[Opening Given passage section]
Nursing home residents: a multivariate analysis of their medical, behavioral, psychosocial, and service use characteristics.
Elderly residents of nursing homes often have multiple comorbidities and functional limitations. The status of 4,525 residents of complex and standard care units in 177 nursing homes where the nursing home was determined to provide adequate care, and from 14 specialized Alzheimer's units, was evaluated on 111 measures of medical condition, functional status, psychological well-being and cognitive performance in a demonstration study assessing quality of care in six states. Detailed measurements were also made of the types and amounts of services used (in minutes per day) by the residents.
Given the number of health measures, and the possibility of assessment error, a multivariate analytic procedure called Grade of Membership (GoM) was used. This procedure identified profiles of health and functioning measures to identify the characteristics of clinically distinct groups of nursing home residents.
The analysis identified 11 profiles of health and functioning characteristics which described the 111 resident measurements. The 11 profiles predicted differentials in nursing home length of stay, and service use by various classes of caregivers. The GoM profiles described the data better than several other classification procedures applied to the same data.
In nursing homes, elderly and oldest-old residents often have multiple comorbidities and disabilities. A multivariate procedure was able to identify the fundamental dimensions describing residents' variation on a number of health measures. These profiles predicted differences in service use so they had predictive validity. Thus, multivariate procedures may help identify clinically distinct groups in studies where complex measures are made.
[Closing Given passage section]
[Opening Data supplied section]
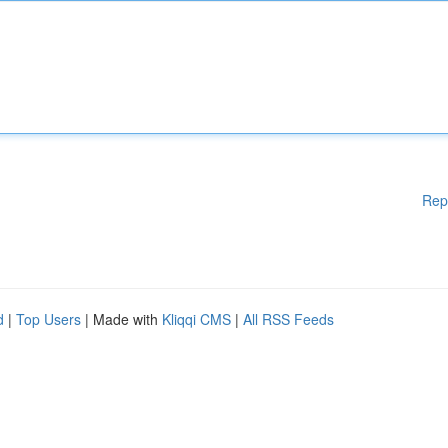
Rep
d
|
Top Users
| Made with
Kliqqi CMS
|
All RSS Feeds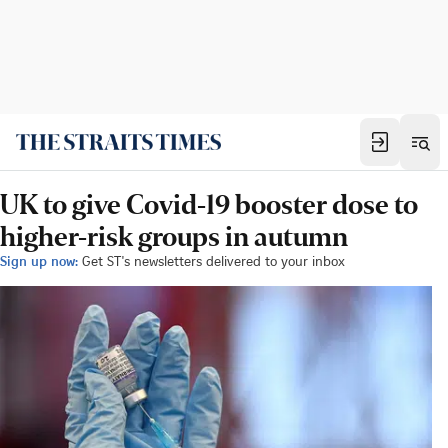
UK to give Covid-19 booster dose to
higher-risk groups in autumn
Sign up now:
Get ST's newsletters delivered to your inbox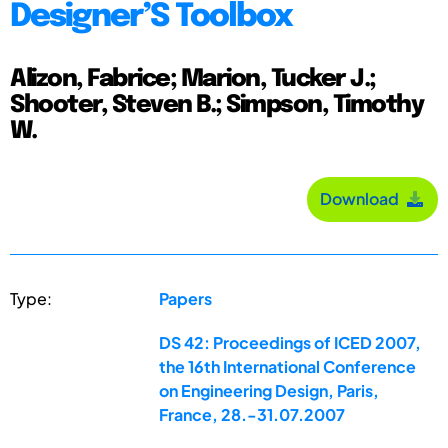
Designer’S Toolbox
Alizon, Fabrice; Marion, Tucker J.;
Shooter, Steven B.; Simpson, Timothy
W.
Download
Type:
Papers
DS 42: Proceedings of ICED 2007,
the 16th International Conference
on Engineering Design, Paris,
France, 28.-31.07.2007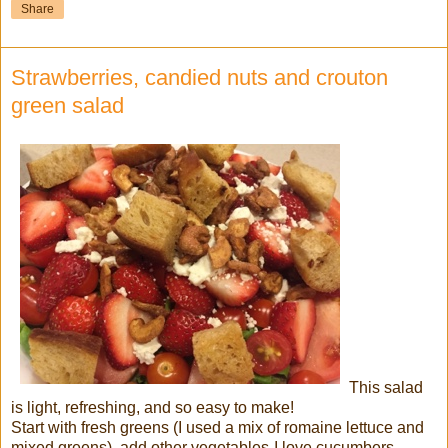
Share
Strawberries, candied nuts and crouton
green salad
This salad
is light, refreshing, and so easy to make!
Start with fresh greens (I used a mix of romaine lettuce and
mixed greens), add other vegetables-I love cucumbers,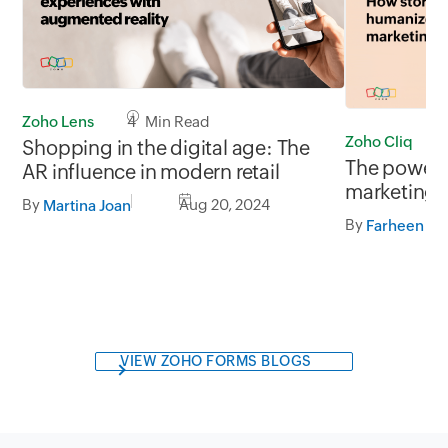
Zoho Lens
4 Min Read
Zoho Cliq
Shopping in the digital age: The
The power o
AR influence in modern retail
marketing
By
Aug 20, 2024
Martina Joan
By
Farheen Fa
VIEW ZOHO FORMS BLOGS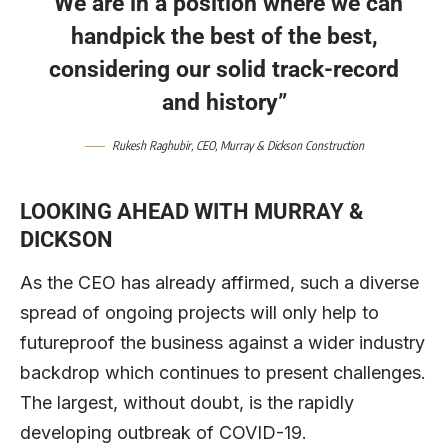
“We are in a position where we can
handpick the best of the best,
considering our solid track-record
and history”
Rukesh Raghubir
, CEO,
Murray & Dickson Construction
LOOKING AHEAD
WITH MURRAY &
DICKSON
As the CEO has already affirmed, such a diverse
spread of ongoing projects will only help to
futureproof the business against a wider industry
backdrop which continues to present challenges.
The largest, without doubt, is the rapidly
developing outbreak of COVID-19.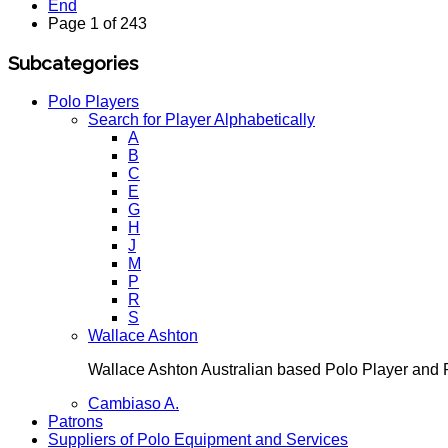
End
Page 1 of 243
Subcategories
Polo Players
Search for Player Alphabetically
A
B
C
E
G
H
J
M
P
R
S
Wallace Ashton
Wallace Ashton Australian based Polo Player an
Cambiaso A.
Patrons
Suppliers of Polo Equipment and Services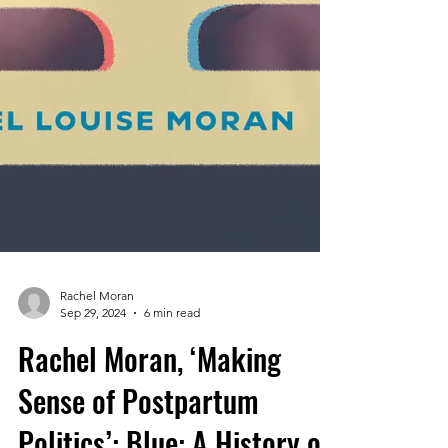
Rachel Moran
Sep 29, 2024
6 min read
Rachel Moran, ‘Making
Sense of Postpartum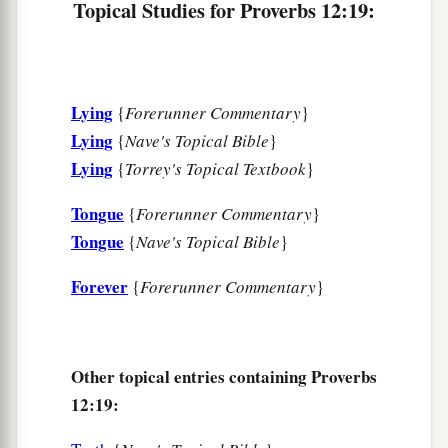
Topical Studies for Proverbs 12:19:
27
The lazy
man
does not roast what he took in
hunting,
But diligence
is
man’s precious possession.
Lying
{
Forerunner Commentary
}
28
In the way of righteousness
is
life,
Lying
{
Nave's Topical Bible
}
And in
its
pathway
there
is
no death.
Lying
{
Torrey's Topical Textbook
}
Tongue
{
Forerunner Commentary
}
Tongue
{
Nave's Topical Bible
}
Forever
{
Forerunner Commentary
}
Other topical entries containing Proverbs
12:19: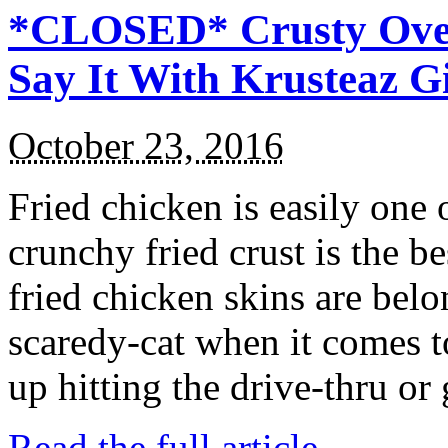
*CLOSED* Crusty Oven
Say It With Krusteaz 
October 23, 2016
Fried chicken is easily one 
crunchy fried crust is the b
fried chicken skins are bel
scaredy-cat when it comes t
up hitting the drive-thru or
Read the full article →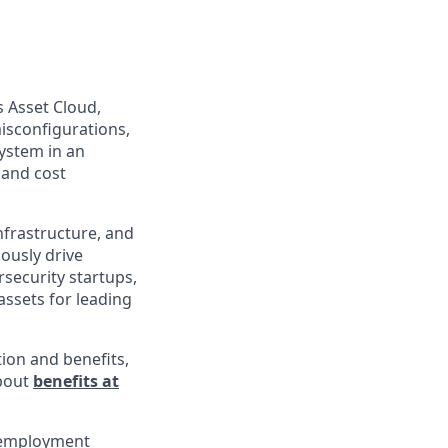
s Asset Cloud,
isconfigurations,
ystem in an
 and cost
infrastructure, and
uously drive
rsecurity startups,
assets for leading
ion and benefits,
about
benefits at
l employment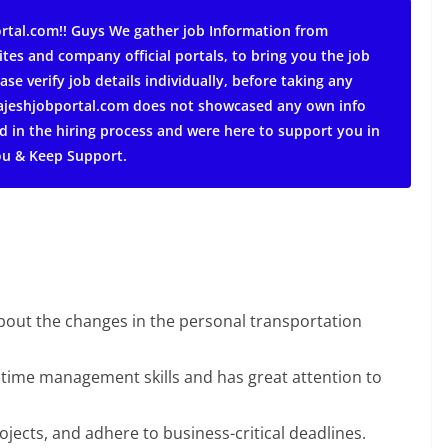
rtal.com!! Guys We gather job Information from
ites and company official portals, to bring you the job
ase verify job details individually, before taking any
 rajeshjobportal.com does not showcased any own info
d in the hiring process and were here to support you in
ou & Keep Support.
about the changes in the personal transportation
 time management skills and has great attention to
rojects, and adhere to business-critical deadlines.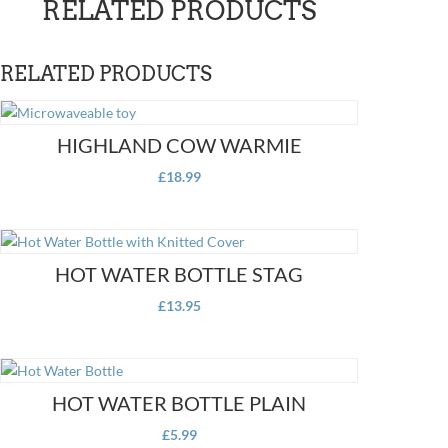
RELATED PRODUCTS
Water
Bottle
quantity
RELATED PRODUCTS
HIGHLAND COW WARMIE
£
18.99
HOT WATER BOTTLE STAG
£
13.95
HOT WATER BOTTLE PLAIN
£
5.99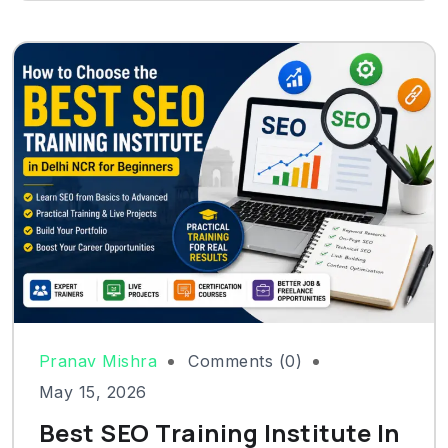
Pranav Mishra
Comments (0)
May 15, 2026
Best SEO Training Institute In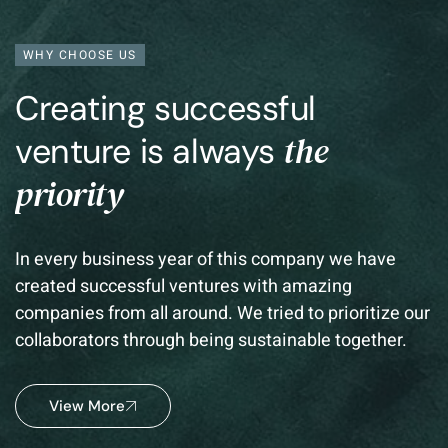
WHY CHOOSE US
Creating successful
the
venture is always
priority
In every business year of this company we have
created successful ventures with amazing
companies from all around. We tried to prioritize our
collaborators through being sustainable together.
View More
[Closing Data supplied section]
### Work item A
According to the nursing home residents study, how many profiles of health and functioning characteristics did the analysis identify?
### Work item B
From the nursing home residents study, retype the part between "The analysis identified" and "measures are made.", inclusive.

### Written solution A
11 profiles

### Written solution B
The analysis identified 11 profiles of health and functioning characteristics which described the 111 resident measurements. The 11 profiles predicted differentials in nursing home length of stay, and service use by various classes of caregivers. The GoM profiles described the data better than several other classification procedures applied to the same data.
In nursing homes, elderly and oldest-old residents often have multiple comorbidities and disabilities. A multivariate procedure was able to identify the fundamental dimensions describing residents' variation on a number of health measures. These profiles predicted differences in service use so they had predictive validity. Thus, multivariate procedures may help identify clinically distinct groups in studies where complex measures are made.